** begin Reading passage **
Continuing with the inclusion of psalms to our liturgy during Lent, on 20th March at St Andrew’s we sang Psalm 121. This is a favourite of mine and of many others, and I wanted to use Anglican Chant this time. There are various chants that can be used; the one by H. Walford Davies, with solos in the first and third quarters, is certainly well-known. But it wasn’t really appropriate for our very small choir, which doesn’t have enough voices to cover four parts. Instead I used a chant by Phocion Henley, who I know better as the composer of many West Gallery tunes.

We still needed a congregational response. I made this one by using the last half of the chant, keeping the rhythm simple:


It worked a treat.

This past Sunday we had a said psalm, which I must say I didn’t find nearly as rewarding. Next week is Mothering Sunday and we are having an All Age Chaos Service. Happily the psalm appointed for that day is Psalm 34, which has actually made it into our hymnal thinly disguised as a hymn: “Through all the changing scenes of life” is from Tate and Brady’s “New Version” of the psalms, published in 1696. We will sing it to the Common Meter tune “Wiltshire”, attributed to George Smart (1776-1867) and originally set to Psalm 48. This is relatively familiar to the congregation and choir alike so everyone will sing, rather than my fussing about with responses.

That leaves me with Psalm 130 (Passion Sunday), Psalm 31 vv 9-16 (Palm Sunday), and Psalm 22 (Maundy Thursday, during the stripping of the altar) to sort out; we won’t have sung psalmody on Good Friday or during our Easter Vigil. I’m planning on metrical psalms with congregational responses for the first two, but that won’t work for Maundy Thursday; for that, I think it will be a unison chanted psalm with alternate lines by a soloist and the rest of the choir.

I’ve enjoyed working with the psalms so far and trying different ways of fitting in the congregational responses, and I will miss them.

With cheerfulness rejoice

Psalm 51 on Wednesday night went well, I thought: the congregation sang their response and the choir led well. There were even some positive comments after the service!

For this morning’s service I wanted to keep things simple — fitting in the extra music for Ash Wednesday had already squished our rehearsal time a bit. So I decided we’d do the same thing, using a metrical version of Psalm 32 and an appropriate congregational response.
** end Reading passage **
** begin Listed records **
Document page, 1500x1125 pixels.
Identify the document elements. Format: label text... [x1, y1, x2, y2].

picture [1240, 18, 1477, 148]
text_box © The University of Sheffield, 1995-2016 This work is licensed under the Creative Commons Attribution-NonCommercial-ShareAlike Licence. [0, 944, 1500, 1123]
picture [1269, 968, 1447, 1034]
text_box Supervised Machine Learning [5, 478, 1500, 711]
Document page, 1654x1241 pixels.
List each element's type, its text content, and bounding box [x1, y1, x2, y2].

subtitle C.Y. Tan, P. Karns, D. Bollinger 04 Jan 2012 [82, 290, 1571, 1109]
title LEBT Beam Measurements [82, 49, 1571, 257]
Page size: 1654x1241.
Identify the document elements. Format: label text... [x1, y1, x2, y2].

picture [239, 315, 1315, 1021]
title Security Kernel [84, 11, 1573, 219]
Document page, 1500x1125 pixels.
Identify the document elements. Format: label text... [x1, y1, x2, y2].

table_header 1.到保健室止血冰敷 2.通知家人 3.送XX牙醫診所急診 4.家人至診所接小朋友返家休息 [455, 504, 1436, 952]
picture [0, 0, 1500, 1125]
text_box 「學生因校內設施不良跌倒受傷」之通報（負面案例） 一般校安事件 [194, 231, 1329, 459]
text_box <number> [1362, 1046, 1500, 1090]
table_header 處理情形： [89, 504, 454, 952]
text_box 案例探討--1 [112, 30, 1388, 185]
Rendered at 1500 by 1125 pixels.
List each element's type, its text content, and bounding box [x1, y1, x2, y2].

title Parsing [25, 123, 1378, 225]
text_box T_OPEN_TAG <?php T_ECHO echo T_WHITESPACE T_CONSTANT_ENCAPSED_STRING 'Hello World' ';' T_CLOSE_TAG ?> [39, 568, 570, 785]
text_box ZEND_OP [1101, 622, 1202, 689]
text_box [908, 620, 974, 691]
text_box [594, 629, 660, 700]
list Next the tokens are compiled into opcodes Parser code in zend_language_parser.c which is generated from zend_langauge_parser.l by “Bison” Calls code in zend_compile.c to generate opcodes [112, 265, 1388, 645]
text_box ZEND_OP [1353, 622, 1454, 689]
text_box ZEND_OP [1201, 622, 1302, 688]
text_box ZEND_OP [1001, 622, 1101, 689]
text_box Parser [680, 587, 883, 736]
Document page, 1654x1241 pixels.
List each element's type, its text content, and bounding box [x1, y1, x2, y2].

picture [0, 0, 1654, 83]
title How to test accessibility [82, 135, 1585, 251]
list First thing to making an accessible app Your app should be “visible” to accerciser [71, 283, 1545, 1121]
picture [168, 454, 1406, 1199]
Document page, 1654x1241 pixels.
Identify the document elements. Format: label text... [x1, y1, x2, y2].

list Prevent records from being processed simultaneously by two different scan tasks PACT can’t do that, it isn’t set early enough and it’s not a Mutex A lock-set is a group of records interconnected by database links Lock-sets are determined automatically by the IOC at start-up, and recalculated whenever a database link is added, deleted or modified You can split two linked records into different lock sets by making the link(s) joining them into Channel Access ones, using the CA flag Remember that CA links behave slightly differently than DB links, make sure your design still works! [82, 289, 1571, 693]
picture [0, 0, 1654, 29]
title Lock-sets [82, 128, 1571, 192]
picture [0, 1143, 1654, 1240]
** end Listed records **
## What you will do:
1. In the records, swap "bounding box" for "enclosing rectangle" from the line with "Rendered at 1500 by 1125 pixels." up to and including the line with "text_box ZEND_OP [1101, 622, 1202, 689]", and reproduce only those lines with everything else unchanged.
2. Carry on the piece about singing psalms during Lent from the point where it stops.
The records are unrelated to the piece about singing psalms during Lent and should be treated as separate material.

## Answer set:
1.
Rendered at 1500 by 1125 pixels.
List each element's type, its text content, and enclosing rectangle [x1, y1, x2, y2].

title Parsing [25, 123, 1378, 225]
text_box T_OPEN_TAG <?php T_ECHO echo T_WHITESPACE T_CONSTANT_ENCAPSED_STRING 'Hello World' ';' T_CLOSE_TAG ?> [39, 568, 570, 785]
text_box ZEND_OP [1101, 622, 1202, 689]

2.
I had originally thought to go with the Isaac Watts paraphrase of the psalm but in the end settled on Sternhold and Hopkins; I don’t entirely remember why. That runs to eleven stanzas in Common Metre (CM) and a response after every verse would have added 50% to the length, so I looked at the version in the Common Worship: Daily Prayer Psalter to see when to add the responses. I settled on Caithness as a tune because I know the choir know reasonably well, but not so well that singing different words than they’re used to will be disconcerting.
Here’s the response we used:
As with Psalm 51 on Wednesday, the notes in the response are the same as the last line that the choir sings, which makes it easier for the congregation to pick things up. Again, I thought it went well. It’s very hard to hear from the organ but I’m told the congregation did sing the response. I was glad to have chosen something simple, as in the end the usual weeknight rehearsal was cancelled due to illness and we only had the pre-service rehearsal this morning to work on this psalm. It was certainly very different from the setting of Psalm 32 that London Gallery Quire sang this evening at Manor Road United Reformed Church, but still appropriately cheerful, I think. More on the Manor Road service in another post!
Next week is Psalm 121, one of my favourites. The plan is to use the non-metrical Common Worship text this time, set to a lovely little chant by Phocion Henley, with, (guess what?) a congregational response based on the last line. We started learning it this morning, and the tune seems fairly solid but fitting the words to it will be more difficult. I’ll be sure to update with further details!

Starts with P and that rhymes with T

Lent approaches fast and, at St Andrew’s at least, this will be a time of penitence, prayer, purple vestments and psalmody.

The latter is my concern. During Advent we tried adapting the Common Worship psalter to a simple plainchant melody from Palmer’s “Manual of Plainsong”. It worked well for the choir, who could rehearse, but the congregation struggled to join in. Even when using the same plainsong melody for the whole season, fitting unfamiliar lines of varying length to the same tune was either too difficult or too unclear.
I feel strongly about congregational participation in church music in general, and psalms in particular. While there is an argument for reverent, contemplative musical worship where a choir sings the psalms on behalf of the rest of the congregation who participate silently, I think that kind of vicarious liturgy is more suited to Choral Evensong. The psalms are a dialogue, a means by which human feelings can be honestly explored and offered to God, and I feel there is something to be gained from very direct participation in sung psalmody.
So this Lent I’m trying another approach: responsorial psalms. The term “responsorial” is a bit of a mis-nomer, I feel, but refers to psalmody in which the main body of the psalm is sung or said by cantor, choir or reader, with a refrain repeated by all present.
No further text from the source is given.